Often, I pause in my life to look back at the trail of footprints I’ve left behind, if only to figure out where they’ve come from to help let go of trying to direct where they will go. By American standards of how education has been prized, I didn’t fit the “normal” mold when I started out. I took some time off after college and explored some time in Italy as well as in learning some tidbits of Russian. During Medical School, I took the opportunity to structure some of my learning to include Culinary School, which of course was amazing (www.culinarymedicine.org). So, perhaps it wasn’t too odd to do something different yet again and transition through this nomadic phase, prior to meandering my way slowly back to common paths.

And then, through time and with meeting more and more people, I realize I am very not unique. Many more have broken the shackles of normalcy over the last few decades and it is more and more common to challenge tradition. It is more and more common that untraditional is becoming happenstance. I reminisce on my medical school classmates that were leagues beyond myself in unconformity – from those that spent years in the Peace Corps or held Doctorates in Literature or the Classics, to those that had worked on families or alternative graduate degrees before coming back to medicine. I have watched the landscape of what is considered a good candidate to be a doctor change, as has the world. No longer is it enough to have knowledge or success in science, but we have begun to prize and respect the growth and maturity that can come from different life experiences.

Empathy, passion, dedication and understanding are such fundamental parts of being a doctor; and, they are learned in different ways. While I of course mean nothing against my friends and colleagues that took a traditional non-stop track of education finishing in their mid 20s after often 11-14+ years of consecutive post-highschool education, I have seen so much benefit in the gaps of time that have landed me at the doorstep of an older age upon the same level of professional completion.
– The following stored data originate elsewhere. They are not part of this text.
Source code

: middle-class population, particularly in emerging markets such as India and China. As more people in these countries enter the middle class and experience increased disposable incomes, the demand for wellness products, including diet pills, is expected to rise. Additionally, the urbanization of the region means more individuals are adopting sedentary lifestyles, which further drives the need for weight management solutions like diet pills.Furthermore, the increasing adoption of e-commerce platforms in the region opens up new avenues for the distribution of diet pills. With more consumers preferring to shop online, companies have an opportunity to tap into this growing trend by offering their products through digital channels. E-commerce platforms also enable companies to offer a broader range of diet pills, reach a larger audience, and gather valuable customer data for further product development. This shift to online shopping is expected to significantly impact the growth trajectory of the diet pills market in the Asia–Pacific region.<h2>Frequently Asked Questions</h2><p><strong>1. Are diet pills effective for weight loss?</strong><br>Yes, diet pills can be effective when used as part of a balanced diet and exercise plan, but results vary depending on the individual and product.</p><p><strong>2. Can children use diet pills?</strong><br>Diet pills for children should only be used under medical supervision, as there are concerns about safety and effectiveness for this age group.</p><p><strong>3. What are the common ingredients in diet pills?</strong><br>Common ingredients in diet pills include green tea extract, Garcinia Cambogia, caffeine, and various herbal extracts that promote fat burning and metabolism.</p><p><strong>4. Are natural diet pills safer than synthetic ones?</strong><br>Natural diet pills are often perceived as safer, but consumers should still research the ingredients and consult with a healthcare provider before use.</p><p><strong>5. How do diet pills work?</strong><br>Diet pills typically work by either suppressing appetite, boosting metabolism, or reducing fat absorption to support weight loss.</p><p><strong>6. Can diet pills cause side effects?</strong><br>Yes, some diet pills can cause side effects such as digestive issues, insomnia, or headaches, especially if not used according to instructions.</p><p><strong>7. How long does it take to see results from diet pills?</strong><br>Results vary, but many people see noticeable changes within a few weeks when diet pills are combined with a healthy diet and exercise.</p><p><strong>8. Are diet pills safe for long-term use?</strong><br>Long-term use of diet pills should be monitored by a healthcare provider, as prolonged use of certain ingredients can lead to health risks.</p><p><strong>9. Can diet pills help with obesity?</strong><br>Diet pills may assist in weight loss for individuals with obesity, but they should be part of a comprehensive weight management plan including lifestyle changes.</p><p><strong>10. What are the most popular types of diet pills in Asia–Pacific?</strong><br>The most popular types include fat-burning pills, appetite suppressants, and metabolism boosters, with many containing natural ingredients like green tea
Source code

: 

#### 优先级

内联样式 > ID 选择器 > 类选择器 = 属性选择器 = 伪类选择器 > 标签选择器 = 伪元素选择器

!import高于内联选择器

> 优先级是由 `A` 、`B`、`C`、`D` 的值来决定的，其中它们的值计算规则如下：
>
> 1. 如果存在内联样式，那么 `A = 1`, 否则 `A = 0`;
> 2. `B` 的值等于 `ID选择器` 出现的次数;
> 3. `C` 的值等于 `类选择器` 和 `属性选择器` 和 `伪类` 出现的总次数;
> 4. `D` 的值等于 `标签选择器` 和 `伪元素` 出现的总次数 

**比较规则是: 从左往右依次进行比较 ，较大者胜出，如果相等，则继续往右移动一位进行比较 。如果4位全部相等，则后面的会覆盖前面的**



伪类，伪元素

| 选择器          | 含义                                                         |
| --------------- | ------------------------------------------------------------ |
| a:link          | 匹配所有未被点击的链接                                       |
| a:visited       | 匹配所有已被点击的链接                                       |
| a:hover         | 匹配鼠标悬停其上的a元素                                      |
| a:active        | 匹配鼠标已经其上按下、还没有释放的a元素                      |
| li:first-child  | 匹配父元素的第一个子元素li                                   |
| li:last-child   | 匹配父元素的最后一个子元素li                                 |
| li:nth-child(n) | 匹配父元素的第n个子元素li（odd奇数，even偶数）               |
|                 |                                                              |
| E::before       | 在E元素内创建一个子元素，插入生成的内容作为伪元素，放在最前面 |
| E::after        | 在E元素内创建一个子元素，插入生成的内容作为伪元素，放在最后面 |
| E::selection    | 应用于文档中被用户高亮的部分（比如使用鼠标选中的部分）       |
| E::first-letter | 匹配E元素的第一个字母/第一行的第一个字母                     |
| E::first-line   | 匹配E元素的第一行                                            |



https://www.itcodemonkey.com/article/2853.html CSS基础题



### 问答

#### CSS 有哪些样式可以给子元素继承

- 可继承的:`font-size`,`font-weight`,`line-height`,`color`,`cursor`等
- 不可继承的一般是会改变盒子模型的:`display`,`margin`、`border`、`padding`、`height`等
Times are changing. Traditions and courses of life are no longer standards. In the past we were expected to go to school, find a job, have a family, settle down; but, in the present and in the future, all of these notions have been challenged by freedom of thoughts and freedom of lifestyle. As I look towards my own future, I am becoming more and more aware of the traditional expectations ahead of me, and trying to do everything I can to respectfully take a different direction. What is life, without a little whimsy.